The “wedge” theme of Bach’s Fugue in E Minor — note the upper clef in the second and third measures shown.

One example, which can visualized using a very nice online tool, is Bach’s “Great” Fugue in G minor (BWV 542). The theme is introduced immediately, and then developed into countless polyphonic variations. An even better example is Bach’s Fugue in E minor (BWV 548), known as the “Wedge” fugue, so named for a strong theme that develops as an expanding sequence of notes in the shape of a wedge, quite obvious in the printed score (see sidebar), and then is repeated in countless polyphonic variations, all connected in a sophisticated high-level structure.

Computer music

With these connections between mathematics and music, it was perhaps inevitable that both mathematicians and musicians would turn to computers. Thus the field of computer music was born. Numerous tools have been developed to assist in this task; indeed, many modern-day musicians, covering a wide range of specialties, now utilize computers in their work.

Some of the more interesting work in this area is to program computers to actually compose music. David Cope, for instance, has written computer programs that can analyze a corpus of music, say by a particular composer, and then create new works in a similar style. He was most successful in replicating and producing variations of the music of Bach and Mozart, which is perhaps not surprising given the highly mathematical structures used by these composers. One of Cope’s programs, known as “Experiments in Musical Intelligence,” created what he dubbed “Mozart’s 42nd Symphony.”

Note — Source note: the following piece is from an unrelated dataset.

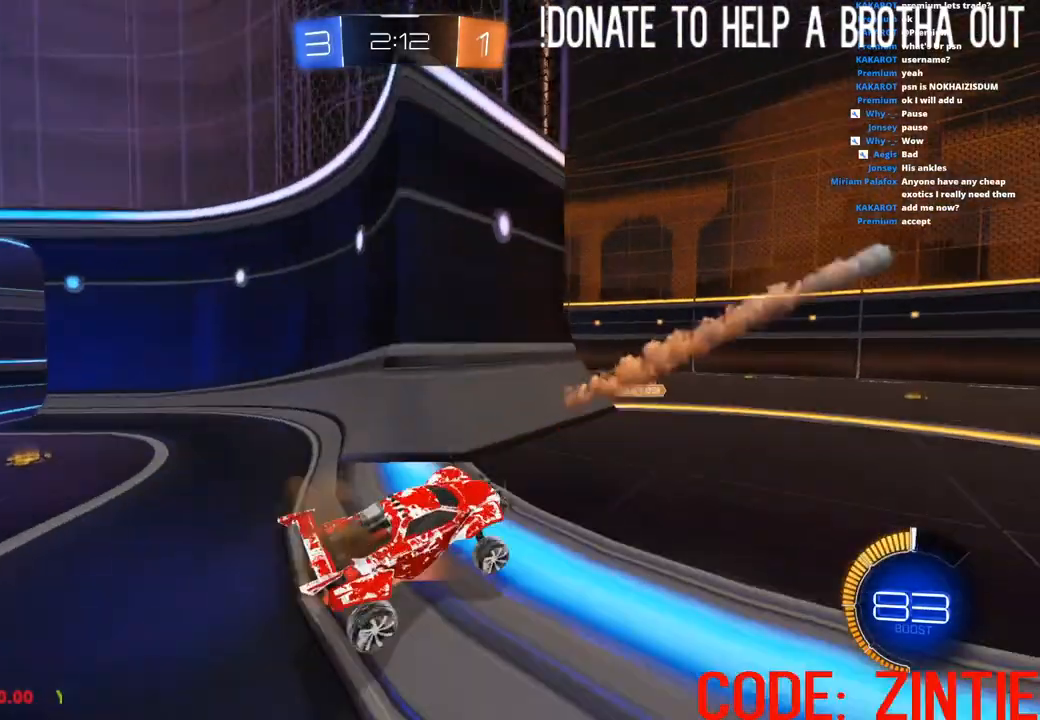
{"buttons": ["R2"], "left_stick": "center", "right_stick": "center", "events": [[83, "CROSS", "up"], [133, "CIRCLE", "down"], [167, "left_stick", "center"], [217, "left_stick", "left"], [283, "left_stick", "center"], [500, "CIRCLE", "up"]]}
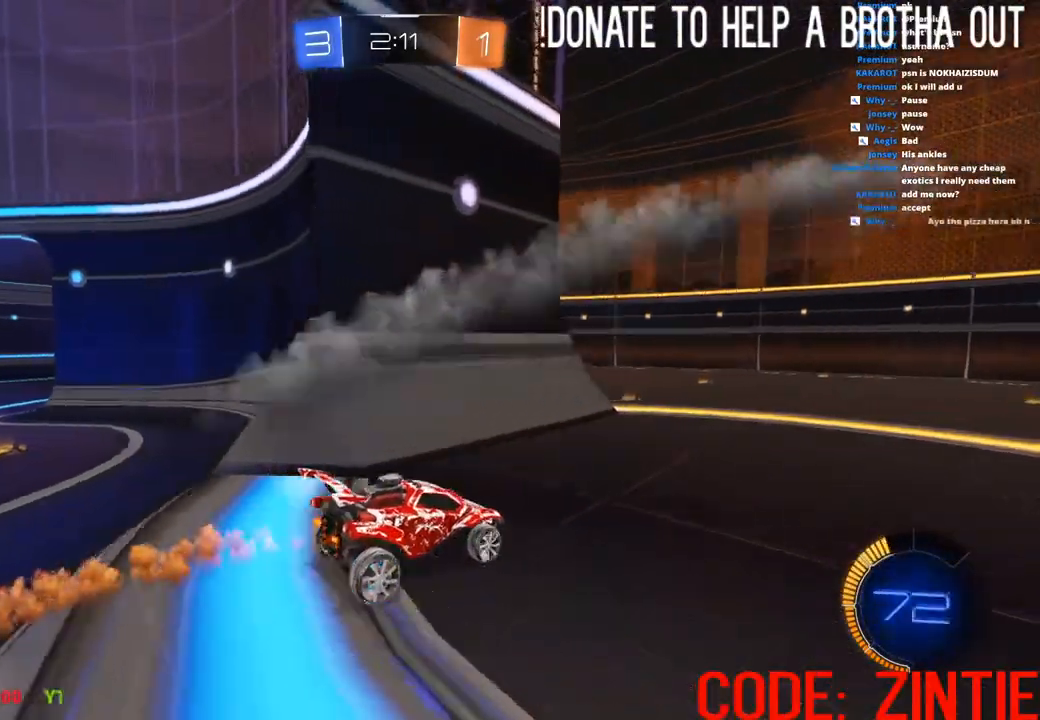
{"buttons": ["R2"], "left_stick": "center", "right_stick": "center", "events": [[50, "left_stick", "right"], [217, "left_stick", "center"], [300, "left_stick", "left"], [467, "left_stick", "center"]]}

Is there a link between mathematical and musical talent?

So to return to one of our original questions, is there a link between mathematical talent and musical talent? There are certainly many musicians who didn’t make it past algebra in school, and there are certainly many mathematicians who cannot carry a tune. Furthermore, it is not as easy as one might think to scientifically test such a proposition. As Tim Gowers observes,

[I]f you want to show that professional mathematicians are on average better at music than other people, then you have to decide quite carefully who those “other people” are. You might expect that the kind of person who becomes a professional mathematician is much more likely than average to come from the kind of family that would consider music to be an important part of a child’s education, so for that reason alone one would expect at least some “background correlation” between the two. … Identifying and controlling for these kinds of effects is difficult, and as far as I know, … there has been no truly convincing study that has shown that musical ability enhances mathematical ability or vice versa.


In short, while it is problematic to claim any kind of innate link between mathematical ability and musical ability, it is clear that the two disciplines have a deep commonality.

One of us (Borwein) has taught many students who were vacillating between musical, medical, and academic careers. And at many mathematical conferences, entertainment is provided by international-level pianists or violinists whose day job is mathematics.

What’s more, in the era of modern high-performance computing, the future may bring the two disciplines together in ways that we can scarcely imagine at the present time. May your mathematical future also be a musical one!